The numerical transformation is accessed via getTransformed
.
tx = getTransformed(ppca)
dim(tx)
## [1] 150 4
head(tx)
## [,1] [,2] [,3] [,4]
## [1,] -2.684126 0.3193972 -0.02791483 -0.002262437
## [2,] -2.714142 -0.1770012 -0.21046427 -0.099026550
## [3,] -2.888991 -0.1449494 0.01790026 -0.019968390
## [4,] -2.745343 -0.3182990 0.03155937 0.075575817
## [5,] -2.728717 0.3267545 0.09007924 0.061258593
## [6,] -2.280860 0.7413304 0.16867766 0.024200858
The native methods can be applied to the pyobj
output.
pyobj(ppca)$fit_transform(irismat)[1:3,]
## [,1] [,2] [,3] [,4]
## [1,] -2.684126 0.3193972 -0.02791483 -0.002262437
## [2,] -2.714142 -0.1770012 -0.21046427 -0.099026550
## [3,] -2.888991 -0.1449494 0.01790026 -0.019968390
Concordance with the R computation can be checked:
round(cor(tx, fullpc),3)
## PC1 PC2 PC3 PC4
## [1,] 1 0 0 0
## [2,] 0 -1 0 0
## [3,] 0 0 -1 0
## [4,] 0 0 0 -1
A computation supporting a priori bounding of memory consumption is available. In this procedure one can also select the number of principal components to compute.
ippca = skIncrPCA(irismat) #
ippcab = skIncrPCA(irismat, batch_size=25L)
round(cor(getTransformed(ippcab), fullpc),3)
## PC1 PC2 PC3 PC4
## [1,] 1.000 0.000 0.000 0.000
## [2,] -0.008 -1.000 0.002 0.000
## [3,] -0.002 -0.005 -1.000 -0.001
## [4,] 0.001 -0.002 -0.002 1.000
This procedure can be used when data are provided in chunks, perhaps from a stream. We iteratively update the object, for which there is no container at present. Again the number of components computed can be specified.
ta = skels$np$take # provide slicer utility
ipc = skPartialPCA_step(ta(irismat,0:49,0L))
ipc = skPartialPCA_step(ta(irismat,50:99,0L), obj=ipc)
ipc = skPartialPCA_step(ta(irismat,100:149,0L), obj=ipc)
ipc$transform(ta(irismat,0:5,0L))
## [,1] [,2] [,3] [,4]
## [1,] -2.684165 0.3190092 -0.02858225 0.002103429
## [2,] -2.714065 -0.1773644 -0.21124965 0.098808454
## [3,] -2.888975 -0.1453761 0.01709173 0.019793665
## [4,] -2.745300 -0.3187041 0.03078118 -0.075743907
## [5,] -2.728785 0.3263410 0.08941582 -0.061392703
## [6,] -2.281012 0.7409675 0.16819933 -0.024277215
fullpc[1:5,]
## PC1 PC2 PC3 PC4
## [1,] -2.684126 -0.3193972 0.02791483 0.002262437
## [2,] -2.714142 0.1770012 0.21046427 0.099026550
## [3,] -2.888991 0.1449494 -0.01790026 0.019968390
## [4,] -2.745343 0.3182990 -0.03155937 -0.075575817
## [5,] -2.728717 -0.3267545 -0.09007924 -0.061258593
We have extracted methylation data for the Yoruban
subcohort of CEPH from the yriMulti package. Data
from chr6 and chr17 are available in an HDF5 matrix
in this BiocSklearn package. A reference to the
dataset through the h5py File interface is created by
H5matref
.
fn = system.file("ban_6_17/assays.h5", package="BiocSklearn")
ban = H5matref(fn)
ban
## <HDF5 dataset "assay001": shape (64, 44560), type "<f8">
We will explicitly define the numpy matrix.

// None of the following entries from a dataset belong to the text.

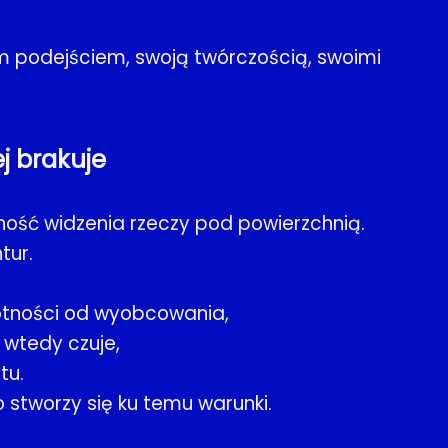
oim podejściem, swoją twórczością, swoimi
j brakuje
ność widzenia rzeczy pod powierzchnią.
tur.
otności od wyobcowania,
 wtedy czuje,
tu.
o stworzy się ku temu warunki.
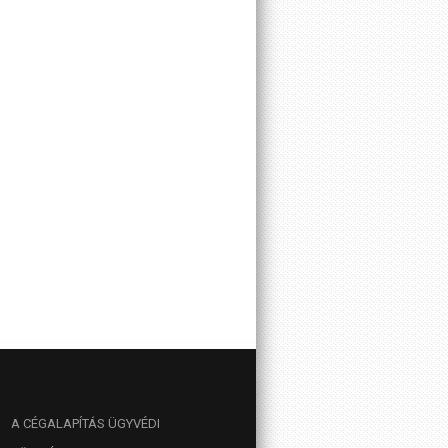
A
CÉGALAPÍTÁS ÜGYVÉDI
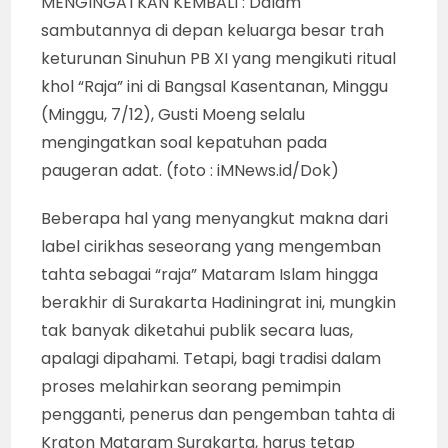
MENGINGATKAN KEMBALI : Dalam
sambutannya di depan keluarga besar trah
keturunan Sinuhun PB XI yang mengikuti ritual
khol “Raja” ini di Bangsal Kasentanan, Minggu
(Minggu, 7/12), Gusti Moeng selalu
mengingatkan soal kepatuhan pada
paugeran adat. (foto : iMNews.id/Dok)
Beberapa hal yang menyangkut makna dari
label cirikhas seseorang yang mengemban
tahta sebagai “raja” Mataram Islam hingga
berakhir di Surakarta Hadiningrat ini, mungkin
tak banyak diketahui publik secara luas,
apalagi dipahami. Tetapi, bagi tradisi dalam
proses melahirkan seorang pemimpin
pengganti, penerus dan pengemban tahta di
Kraton Mataram Surakarta, harus tetap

np = import("numpy", convert=FALSE) # ensure
ban$shape
## [[1]]
## [1] 64
##
## [[2]]
## [1] 44560
We’ll treat genes as records and individuals as features.
ban2 = np$matrix(ban)$T
We’ll define three chunks of the data and update
the partial PCA contributions in the object st
.
st = skPartialPCA_step(ta(ban2, 0:999, 0L))
st = skPartialPCA_step(ta(ban2, 1000:10999, 0L), obj=st)
st = skPartialPCA_step(ta(ban2, 11000:44559, 0L), obj=st)
sss = st$transform(ban2)
Verify against the standard PCA, checking correlation between the projections to the first four PCs.
iii = skPCA(ban2)
dim(getTransformed(iii))
## [1] 44560 64
round(cor(sss[,1:4], getTransformed(iii)[,1:4]),3)
## [,1] [,2] [,3] [,4]
## [1,] -1 0 0 0
## [2,] 0 1 0 0
## [3,] 0 0 1 0
## [4,] 0 0 0 1
We need more applications and profiling.